Среда, 20 февраля.
Сегодня папа катался со мной в санях. Мы катались далеко где-то, в самом конце Васильевского Острова. Вечер провели одни, тихо, у лампы, за занятиями; я люблю такие вечера. Я продолжаю учиться музыке у Михаила Алексеевича, хотя и безуспешно; но он не отстает. Вообще как-то теперь выходит, что я много бываю с Михаилом Алексеевичем. Прежде я его совсем не замечала, а теперь он как-то все у меня на глазах, и мы много с ним беседуем. Днем давала Маше английский урок, а у мама сидел в это время Полонский и передал ей еще один эпизод из той истории, истории графини и Осипова, а именно, как в то лето, когда начиналась эта история, она раз, гуляя с ним по Петергофу, открыла ему, что влюблена, и просила совета, что ей делать. Полонский растерялся, сконфузился и замял разговор, не узнав, кто предмет ее любви. Тогда она заговорила обо мне и объявила, что меня выдают за Осипова, и что мы оба неравнодушны друг к другу. Что за вздор! И охота Полонскому это рассказывать, и охота мама передавать мне, и охота мне слушать, да еще и вносить в дневник. Но я не все вношу в дневник, что слышу и вижу, и что случается. Так, я не передала, что в январе еще виделась раз с Осиповым, случайно, и довольно долго с ним сидела и беседовала.
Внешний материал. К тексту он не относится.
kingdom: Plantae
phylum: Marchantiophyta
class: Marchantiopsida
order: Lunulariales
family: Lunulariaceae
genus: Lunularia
Где это было, расскажу когда-нибудь на досуге, теперь еще тошно вспоминать об этом вечере, так как это был вечер, но не у нас и не у знакомых; но мама и Марья Карловна и Марья Петровна были со мной.
Того, моего Осипова больше нет на свете; этот не тот, и я уж не та. Тот свет, который сиял мне в нем и освещал его душу и согревал мою, потух.
Я души его уж не вижу, а до тела, до внешности его мне дела нет. Повторяй он мне теперь опять то, что говорил тогда, я буду иначе слушать, иначе оно отзовется во мне, и не пробудит того, что будило тогда. Тот Осипов мне дорог по-прежнему, но его уж нет, он умер, и мне тяжело о нем вспоминать, потому что жаль покойника.
Да его, может, и не было никогда, а воображение мое его создало и облекло в его образ. Ныне чары рассеялись. Ну, и что же? Мне их жаль.
Если действительно он предмет ее любви и знает это, и сидит у нее, а не бежит без оглядки, презрев всеми выгодами положения, то разве он мой Осипов?
Благодарность благодарностью, но делать из благодарности ту, которой должен быть благодарным, посмешищем, — не понимаю.